Le système éducatifOn ne peut nier la responsabilité du système éducatif dans la survenue de tragédies dans ce genre, quand on voit le mode de recrutement ou la gestion de certains enseignants. On garde en mémoire cet enseignant pédophile, au " dossier pourri ", qui continuait tranquillement de s'adonner à son vice favori, la débauche de petites filles, quelque part dans une ville du sud de la Côte-d'Ivoire. Il se décline parfois une solidarité malsaine entre les acteurs d'un système, visant à recouvrir des coupables d'un voile inapproprié de solidarité, lors de la survenue de fautes lourdes.
Dans le cas présent, le problème diffère bien entendu, toutefois, il faudrait repenser la formation de nos enfants. Inclure dans le cycle du Primaire des modules savamment élaborés sur l'éducation sexuelle. En outre, des psychologues ou du personnel expérimenté devrait de temps à autre, échanger avec les petits apprenants. Revoir aussi les effectifs pléthoriques afin d'instaurer plus de vigilance de la part d'un personnel enseignant bien formé et en alerte.
Le volet psychologique s'avère extrêmement important pour les élèves du secondaire, quand on sait que des déviations sexuelles ou des attitudes schizophréniques pourraient être détectées et éventuellement corrigées.

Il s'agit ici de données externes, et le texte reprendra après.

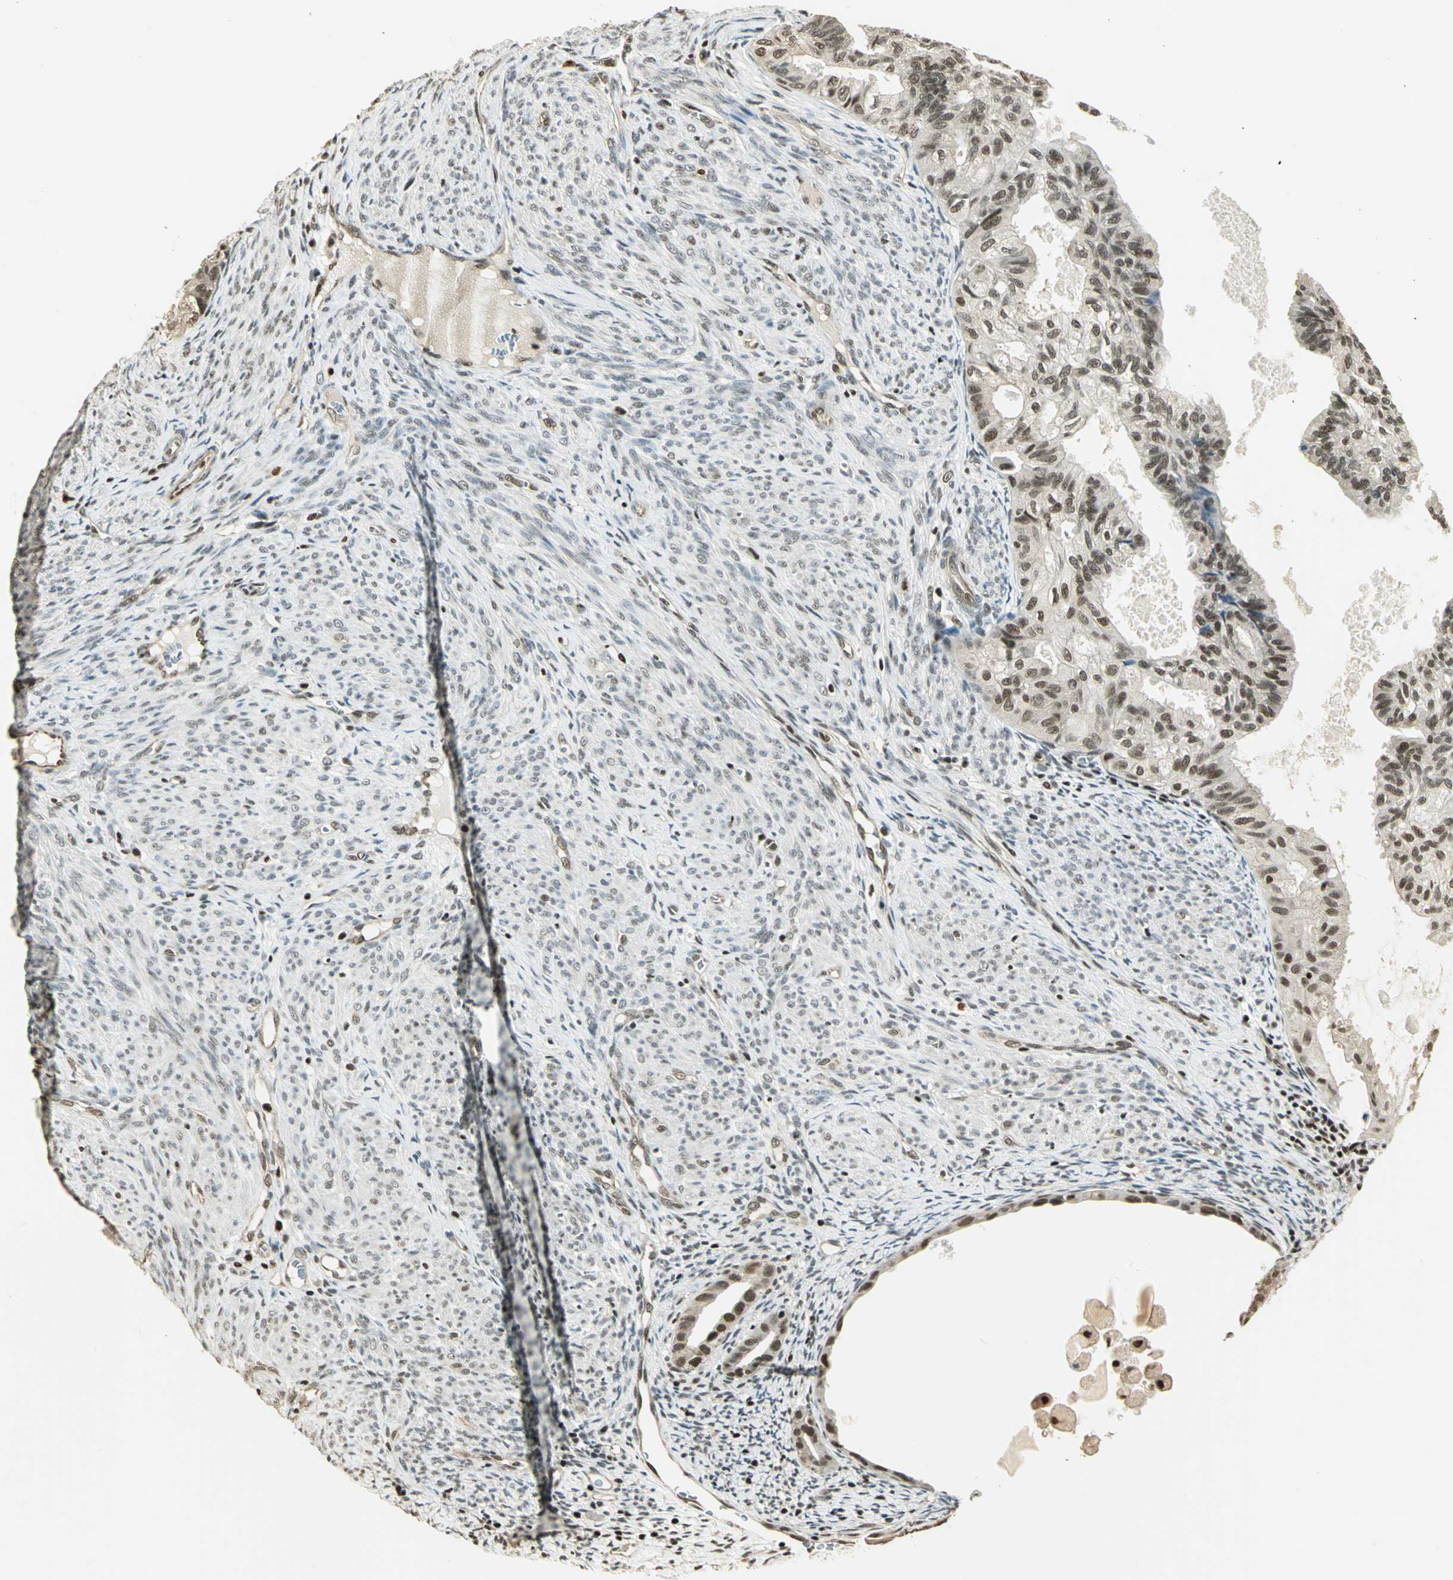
{"staining": {"intensity": "moderate", "quantity": ">75%", "location": "nuclear"}, "tissue": "cervical cancer", "cell_type": "Tumor cells", "image_type": "cancer", "snomed": [{"axis": "morphology", "description": "Normal tissue, NOS"}, {"axis": "morphology", "description": "Adenocarcinoma, NOS"}, {"axis": "topography", "description": "Cervix"}, {"axis": "topography", "description": "Endometrium"}], "caption": "IHC photomicrograph of neoplastic tissue: cervical cancer stained using IHC shows medium levels of moderate protein expression localized specifically in the nuclear of tumor cells, appearing as a nuclear brown color.", "gene": "ELF1", "patient": {"sex": "female", "age": 86}}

Deuxième interrogation majeure : pourquoi la société use-t-elle toujours de partialité dans le traitement de tels cas de figure ? (le mythe de la femme, plaie du monde).Une gamine et son nouveau-né sont exposés comme des criminels ou des bêtes de foire. Le grand absent du tableau, c'est le fameux jeune homme, un bonhomme dont on ne livre même pas les initiales, à défaut d'en partager le portrait. Lui, c'est l'individu mystère dont on doit préserver l'image, en vue de lui épargner ce regard trop cinglant de la société. Il a en effet un cursus à compléter, toute une vie à bâtir.
Elle, c'est la femme, la fille, l'éternelle coupable, aguicheuse depuis le berceau. Sa mère doit lui avoir transmis des gènes de perversion. Les femmes sont ainsi, des allumeuses, des sorcières. Il n'y a point de petites filles en ce monde d'aujourd'hui. Elle pourrait t'enseigner des choses qui dépassent les adultes. Bref ! soyons responsables, usons de compassion envers des personnes vulnérables, des personnes coupables du relâchement d'un système à petite ou grande échelle.

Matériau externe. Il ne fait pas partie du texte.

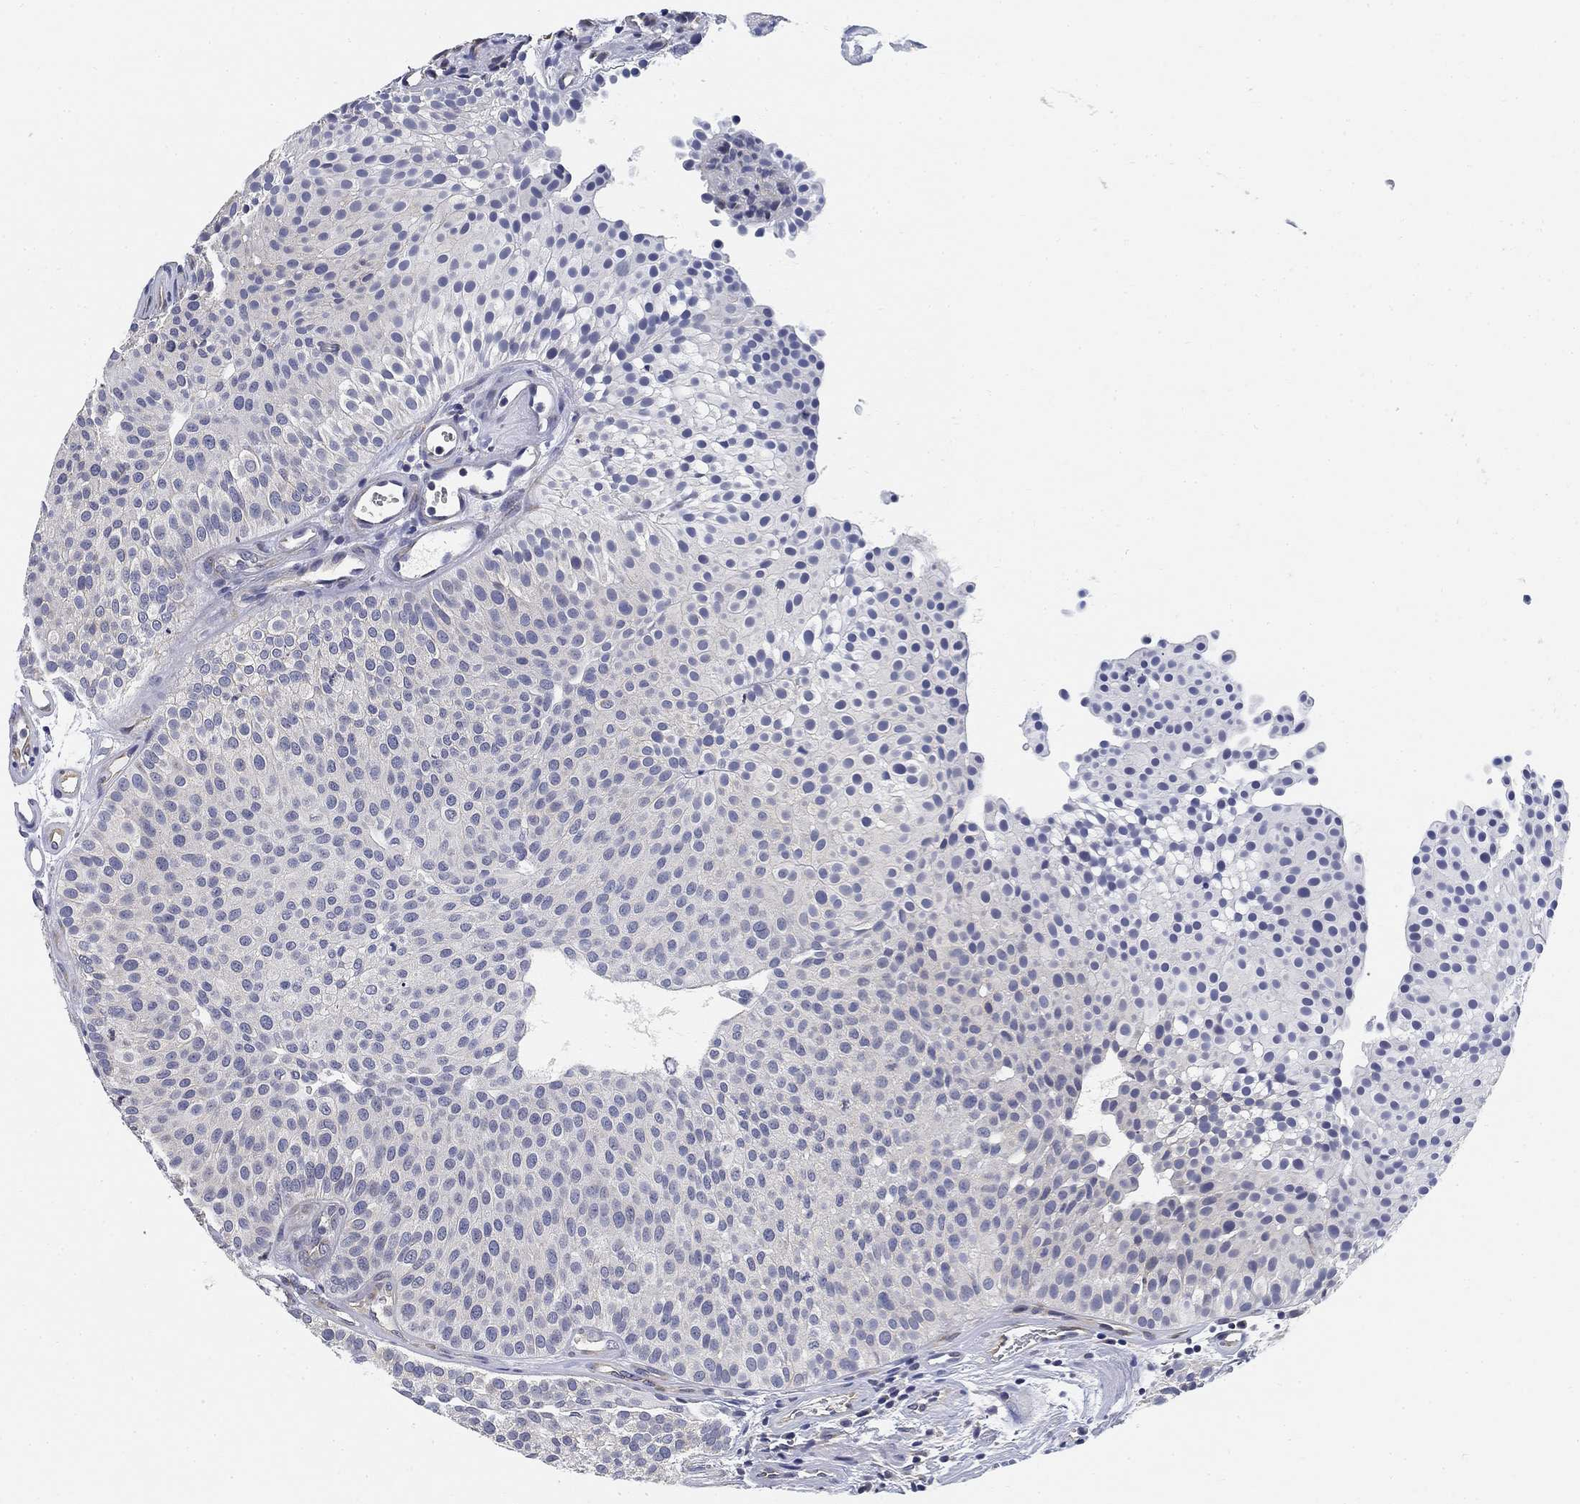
{"staining": {"intensity": "negative", "quantity": "none", "location": "none"}, "tissue": "urothelial cancer", "cell_type": "Tumor cells", "image_type": "cancer", "snomed": [{"axis": "morphology", "description": "Urothelial carcinoma, Low grade"}, {"axis": "topography", "description": "Urinary bladder"}], "caption": "There is no significant staining in tumor cells of urothelial cancer.", "gene": "SLC2A5", "patient": {"sex": "female", "age": 87}}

De la nécessité de réajuster les pendules.A l'heure où le monde s'égare chaque jour un peu plus, il faudrait repenser certaines valeurs. Le fossé entre adultes et enfants s'amincit dangereusement. Tous sont exposés à la même pollution visuelle ou sonore avec des images agressives ou des mots qui choquent. Certains chanteurs, dont la musique n'est point censurée, s'expriment avec des mots vulgaires et orduriers qui feraient pâlir de honte un troupeau de cochons. Et nos enfants les écoutent et se trémoussent au son de leurs paroles, les fredonnent innocemment. Ne nous étonnons pas de les voir passer à l'acte.
Tous les soirs à partir de dix-neuf heures, ce sont des embrassades, des bécots à n'en point finir sur nos chaînes de télé. L'amour est chosifié, tout un amalgame, un imbroglio qui fait passer les tireurs de sonnette d'alarme pour des individus ringards, des ploucs débarqués du Moyen-âge.
Devant les kiosques à journaux, des images pornographiques, des titres ahurissants... or nos enfants aussi passent en revue les titres des journaux, des 'titrologues', comme on le dit chez nous.
Alors, oui, la société est également responsable du drame de cette gamine.La société doit se remettre en cause, se repenser. En attendant, ce n'est pas une bête curieuse ou une criminelle endurcie, mais une malheureuse enfant qui a besoin de notre soutien. Et, nous aimerions bien voir le portrait de ce galopin en classe de seconde qui n'a pas honte de fureter dans les couches culottes des petites filles au berceau.